Large-eddy simulation (LES) equipped with the one-equation subgrid-scale model is employed to investigate the flows and turbulence over idealized two-dimensional (2D) street canyons in various thermal stratification configurations. The prevailing wind, which is driven by a background pressure gradient above the building roof level, is perpendicular to the street axis representing the worst scenario of pollutant removal. The building-height-to-street-width(aspect) ratio is kept unity so the flows fall into the skimming flow regime. Cyclic boundaries are assigned to the domain inlet and outlet, and the spanwise extent, simulating the infinite horizontally homogenous building structures. The buoyancy force is modeled by Boussinesq approximation so incompressible flows at small Richardson number are assumed.

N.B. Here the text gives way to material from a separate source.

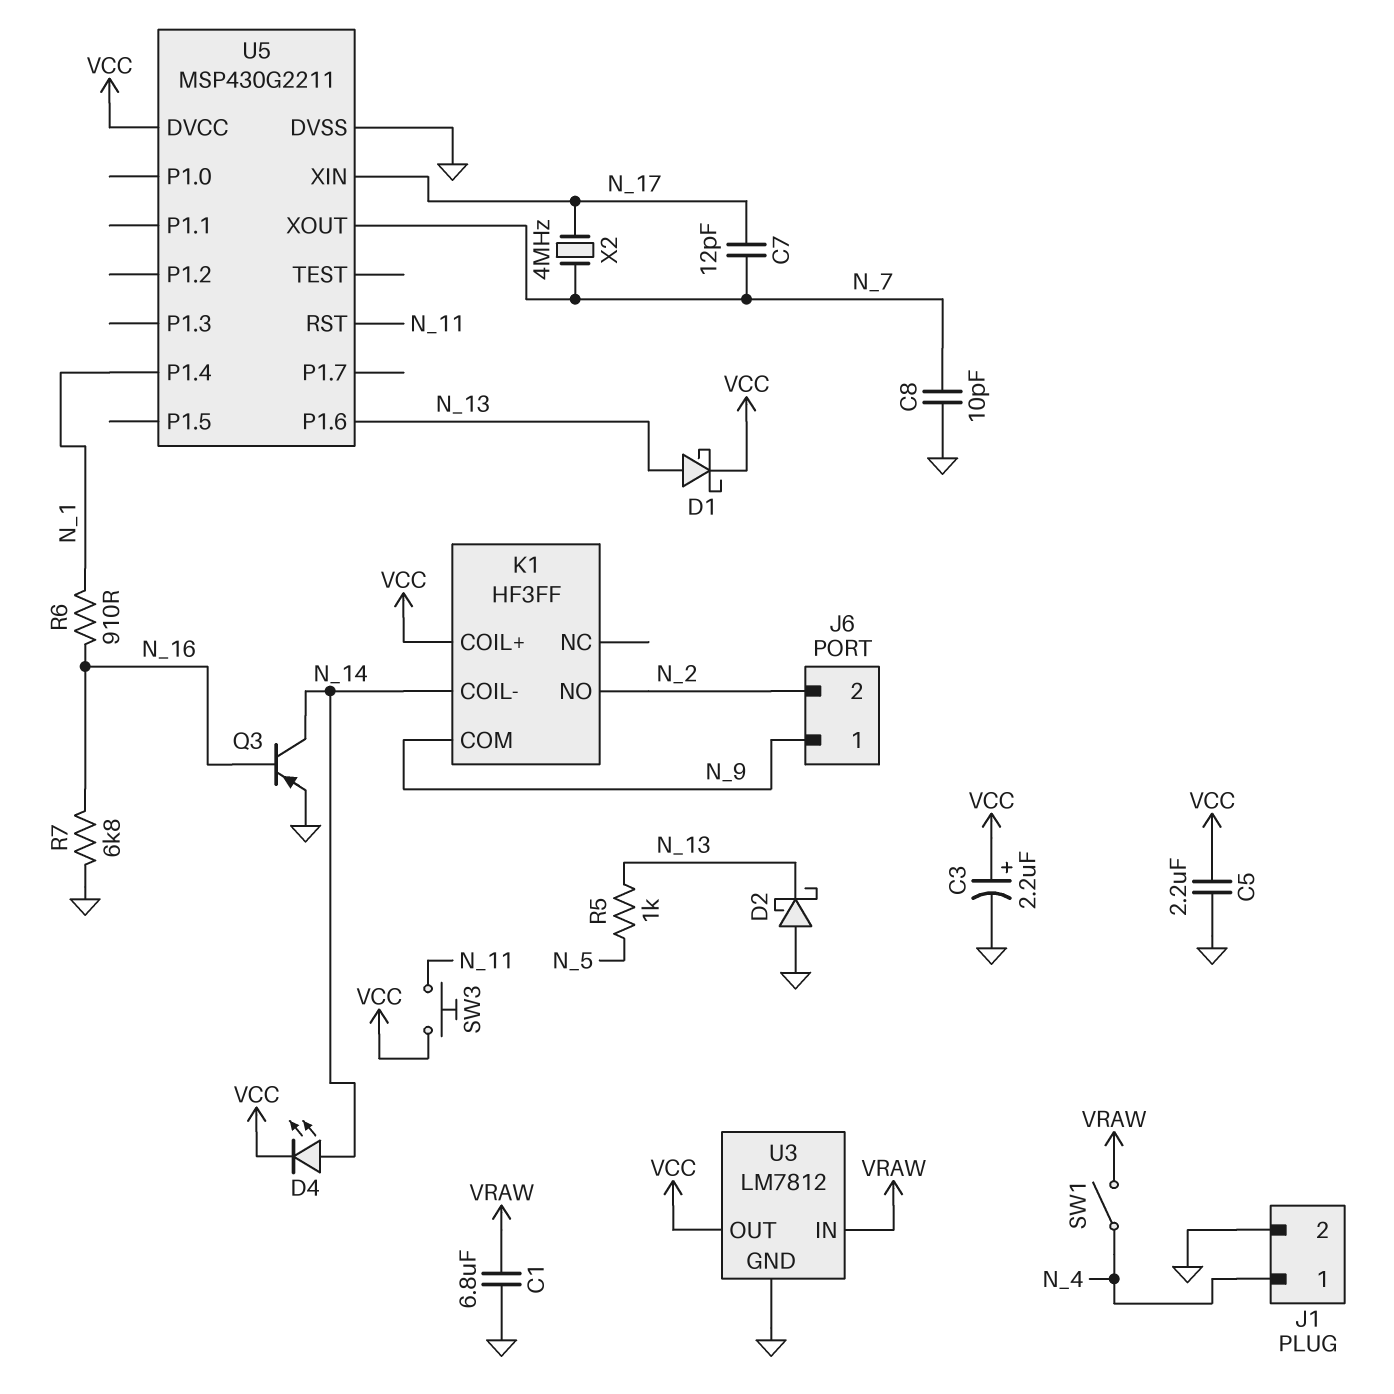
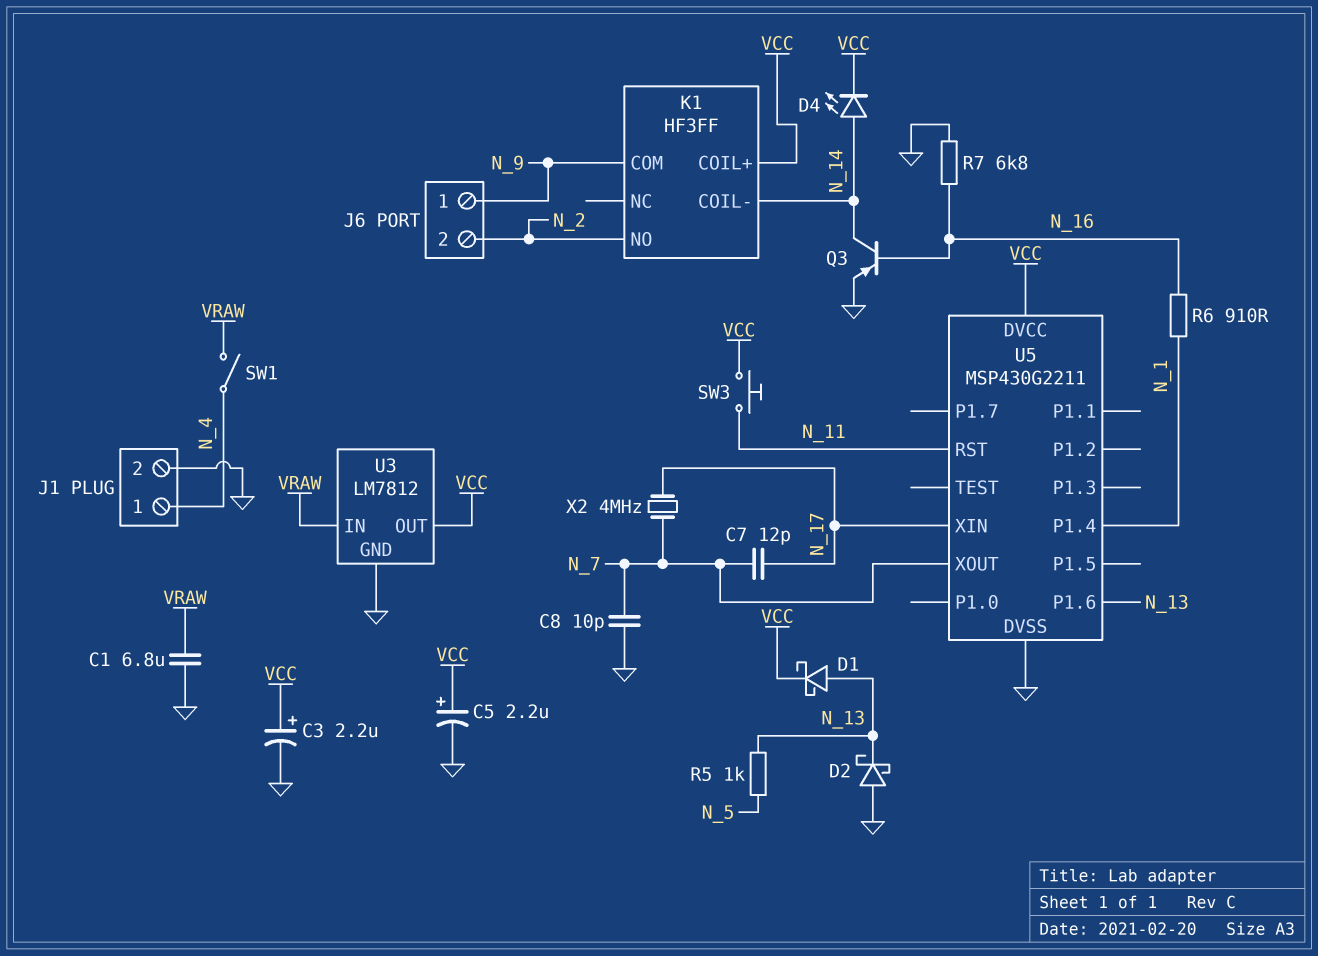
C5: 2.2uF (GND, VCC) -> 2.2uF (plus VCC, minus GND)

In isothermal conditions over an aerodynamically smooth surface, it is well-known that the mean flows exhibit a logarithmic region(law of the wall).The conceptual model of logarithmic wind profile is also applicable to flows over homogenously rough surfaces, such as the idealized 2D street canyons in this study, in which the parameters, including the aerodynamic roughness height and the displacement height, are determined empirically as functions of the roughness configuration. However, in thermal stratification with the presence of buoyancy force(induced by the temperature difference between the urban fabrics and the prevailing wind),the mean wind profile deviates from its isothermal counterpart in which the extent of the logarithmic region depends on the Richardson number. In slightly unstable stratification, the conventional law of the wall is modified by multiplying an empirical constant to the logarithmic term to account for the contributions from thermal stratification. A range of thermal stratification is tested by LES. The corresponding aerodynamic roughness height, displacement height, and empirical constant are obtained by regression to the LES data. It is found that, with increasing buoyancy force, the aerodynamic roughness height decreases while the displacement height increases. It thus implies that practically buoyancy force tends to shift the logarithmic mean wind profile upwards. Moreover, aerodynamic roughness height is a function of both geometric configuration and thermal stratifications.